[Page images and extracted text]
#####

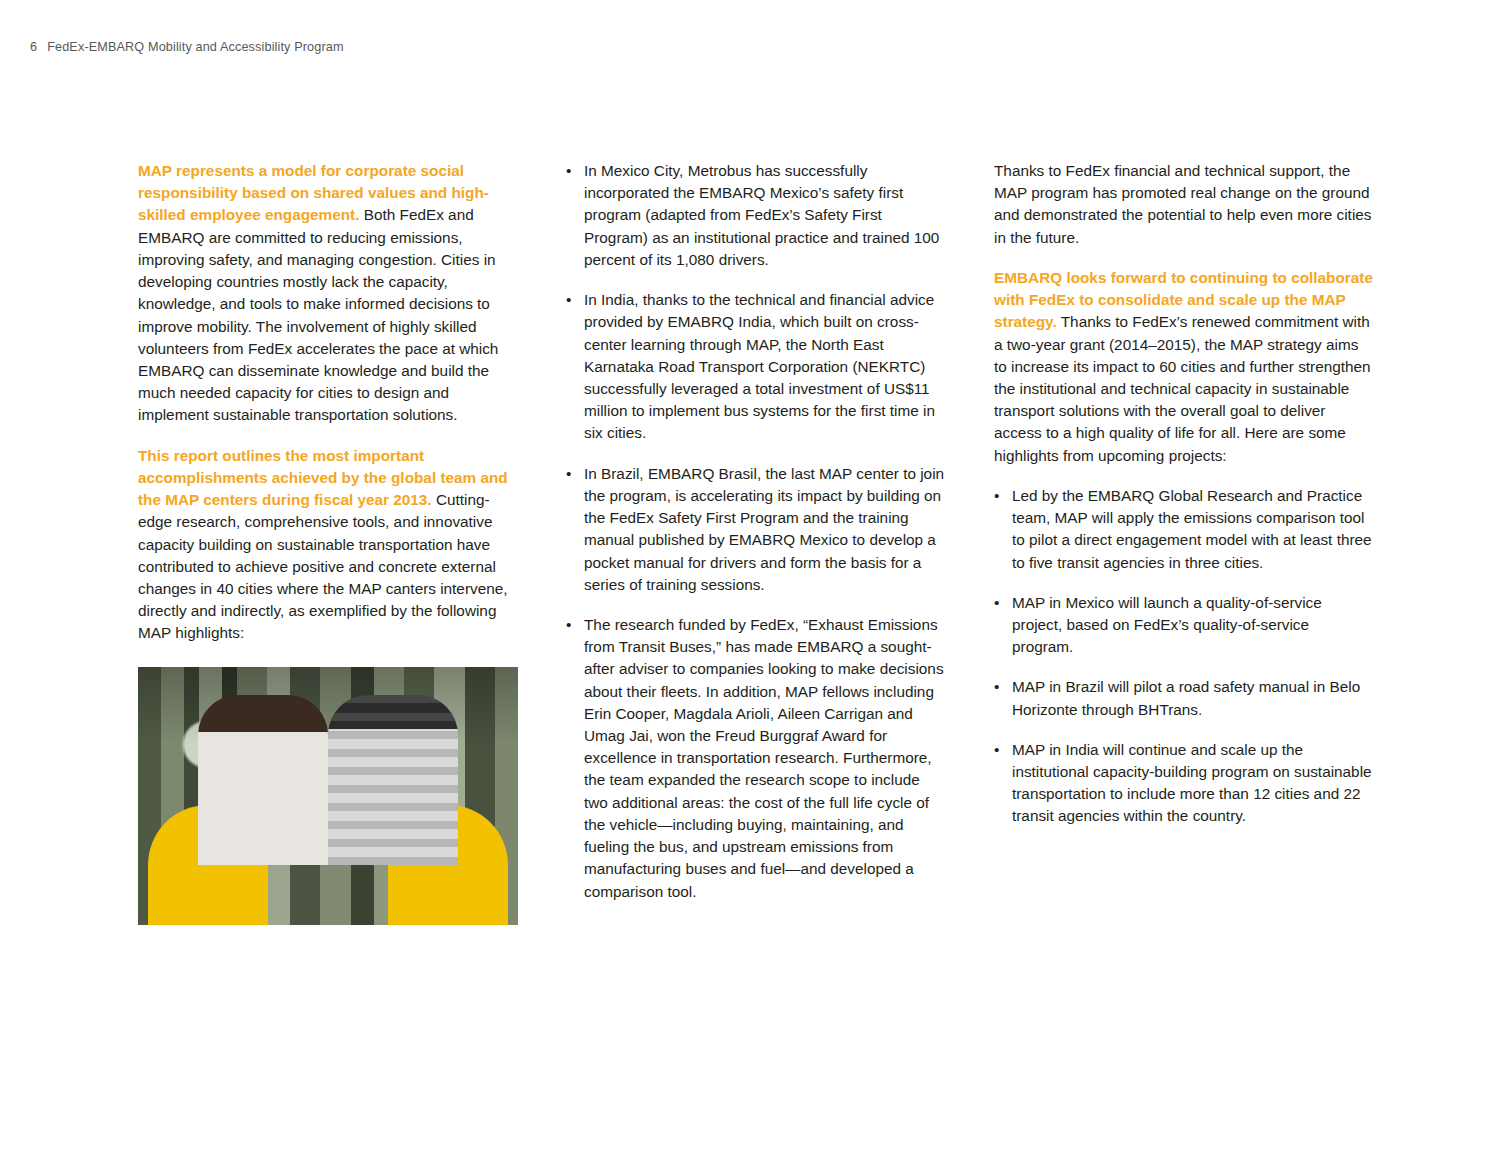6 FedEx-EMBARQ Mobility and Accessibility Program
MAP represents a model for corporate social responsibility based on shared values and high-skilled employee engagement. Both FedEx and EMBARQ are committed to reducing emissions, improving safety, and managing congestion. Cities in developing countries mostly lack the capacity, knowledge, and tools to make informed decisions to improve mobility. The involvement of highly skilled volunteers from FedEx accelerates the pace at which EMBARQ can disseminate knowledge and build the much needed capacity for cities to design and implement sustainable transportation solutions.
This report outlines the most important accomplishments achieved by the global team and the MAP centers during fiscal year 2013. Cutting-edge research, comprehensive tools, and innovative capacity building on sustainable transportation have contributed to achieve positive and concrete external changes in 40 cities where the MAP canters intervene, directly and indirectly, as exemplified by the following MAP highlights:
In Mexico City, Metrobus has successfully incorporated the EMBARQ Mexico’s safety first program (adapted from FedEx’s Safety First Program) as an institutional practice and trained 100 percent of its 1,080 drivers.
In India, thanks to the technical and financial advice provided by EMABRQ India, which built on cross-center learning through MAP, the North East Karnataka Road Transport Corporation (NEKRTC) successfully leveraged a total investment of US$11 million to implement bus systems for the first time in six cities.
In Brazil, EMBARQ Brasil, the last MAP center to join the program, is accelerating its impact by building on the FedEx Safety First Program and the training manual published by EMABRQ Mexico to develop a pocket manual for drivers and form the basis for a series of training sessions.
The research funded by FedEx, “Exhaust Emissions from Transit Buses,” has made EMBARQ a sought-after adviser to companies looking to make decisions about their fleets. In addition, MAP fellows including Erin Cooper, Magdala Arioli, Aileen Carrigan and Umag Jai, won the Freud Burggraf Award for excellence in transportation research. Furthermore, the team expanded the research scope to include two additional areas: the cost of the full life cycle of the vehicle—including buying, maintaining, and fueling the bus, and upstream emissions from manufacturing buses and fuel—and developed a comparison tool.
Thanks to FedEx financial and technical support, the MAP program has promoted real change on the ground and demonstrated the potential to help even more cities in the future.
EMBARQ looks forward to continuing to collaborate with FedEx to consolidate and scale up the MAP strategy. Thanks to FedEx’s renewed commitment with a two-year grant (2014–2015), the MAP strategy aims to increase its impact to 60 cities and further strengthen the institutional and technical capacity in sustainable transport solutions with the overall goal to deliver access to a high quality of life for all. Here are some highlights from upcoming projects:
Led by the EMBARQ Global Research and Practice team, MAP will apply the emissions comparison tool to pilot a direct engagement model with at least three to five transit agencies in three cities.
MAP in Mexico will launch a quality-of-service project, based on FedEx’s quality-of-service program.
MAP in Brazil will pilot a road safety manual in Belo Horizonte through BHTrans.
MAP in India will continue and scale up the institutional capacity-building program on sustainable transportation to include more than 12 cities and 22 transit agencies within the country.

#####

Required work | Would you reproduce the lines above, from the very first through the line containing "MAP represents a", exactly and without the pictures?

Task solution |
6 FedEx-EMBARQ Mobility and Accessibility Program
MAP represents a model for corporate social responsibility based on shared values and high-skilled employee engagement. Both FedEx and EMBARQ are committed to reducing emissions, improving safety, and managing congestion. Cities in developing countries mostly lack the capacity, knowledge, and tools to make informed decisions to improve mobility. The involvement of highly skilled volunteers from FedEx accelerates the pace at which EMBARQ can disseminate knowledge and build the much needed capacity for cities to design and implement sustainable transportation solutions.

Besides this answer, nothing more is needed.